More than 60 witnesses will be called by the prosecution. Among them will be Treholt's wife, television personality Kari Storaekre, who has just published a book about her life with Arne.
Trehold served as a member of Norway's mission to the United Nations from 1979 to 1982. Norway asked the US Federal Bureau of Investigation to place Treholt under surveillance in New York, the state told the court. Once an up-and-coming diplomat, Treholt's alleged brush meetings with KGB contacts were reported in fascinating detail in court -- from the initial signal in the delegate's lounge at the UN headquarters to later rendezvous at obscure restaurants safely distanced from the UN or in restrooms at the United Nations headquarters.
A typewritten note of great significance was found in Treholt's attach'e case, according to the prosecution. Apparently a memo to Treholt himself, it mentioned several Greek politicians, satisfaction with Greek Prime Minister Andreas Papandreou, Turkey, Iran, lunch with a Soviet diplomat, etc.
From late 1982 to early 1983, he was chosen to attend Norway's National Defense College, where he would have been briefed on a variety of secret military matters.
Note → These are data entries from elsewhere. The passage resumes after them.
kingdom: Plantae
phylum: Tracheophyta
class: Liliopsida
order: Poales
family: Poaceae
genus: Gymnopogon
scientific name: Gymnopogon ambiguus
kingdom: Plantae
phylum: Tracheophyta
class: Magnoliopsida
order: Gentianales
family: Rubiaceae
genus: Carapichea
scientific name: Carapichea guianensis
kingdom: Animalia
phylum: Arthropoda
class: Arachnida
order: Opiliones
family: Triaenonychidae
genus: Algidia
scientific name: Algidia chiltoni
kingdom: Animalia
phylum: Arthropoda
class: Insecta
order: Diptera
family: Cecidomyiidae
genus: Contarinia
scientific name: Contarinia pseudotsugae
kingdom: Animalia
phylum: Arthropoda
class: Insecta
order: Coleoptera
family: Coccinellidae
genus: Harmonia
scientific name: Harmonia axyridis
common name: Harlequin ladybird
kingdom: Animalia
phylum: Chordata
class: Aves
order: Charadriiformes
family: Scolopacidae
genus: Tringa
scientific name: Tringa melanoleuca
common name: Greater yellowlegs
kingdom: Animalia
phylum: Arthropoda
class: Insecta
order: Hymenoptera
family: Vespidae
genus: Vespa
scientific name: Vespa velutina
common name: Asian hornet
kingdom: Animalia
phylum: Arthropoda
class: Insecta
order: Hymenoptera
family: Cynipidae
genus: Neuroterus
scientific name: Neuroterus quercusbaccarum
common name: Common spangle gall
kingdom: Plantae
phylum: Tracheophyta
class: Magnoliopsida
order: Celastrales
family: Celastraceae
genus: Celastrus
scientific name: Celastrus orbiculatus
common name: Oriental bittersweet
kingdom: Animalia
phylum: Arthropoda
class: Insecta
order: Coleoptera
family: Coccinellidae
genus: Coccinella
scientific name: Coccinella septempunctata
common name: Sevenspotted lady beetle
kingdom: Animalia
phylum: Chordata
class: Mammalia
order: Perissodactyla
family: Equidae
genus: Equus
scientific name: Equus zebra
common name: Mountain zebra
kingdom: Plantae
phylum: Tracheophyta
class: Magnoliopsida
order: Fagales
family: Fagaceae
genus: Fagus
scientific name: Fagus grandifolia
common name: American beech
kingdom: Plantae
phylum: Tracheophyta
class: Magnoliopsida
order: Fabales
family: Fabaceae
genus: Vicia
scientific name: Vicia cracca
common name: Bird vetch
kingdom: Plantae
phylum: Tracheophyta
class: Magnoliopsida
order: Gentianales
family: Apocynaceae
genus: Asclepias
When he was arrested, Treholt was the newly named head of the Foreign Ministry's press office.
Trehold's lawyers are insisting that his contacts with Soviet officials were of a normal diplomatic variety in that he never passed on information that compromised the security of the country or NATO.
Treholt was charged with violations of both civilian and military security laws which could bring up him up to 20 years in prison.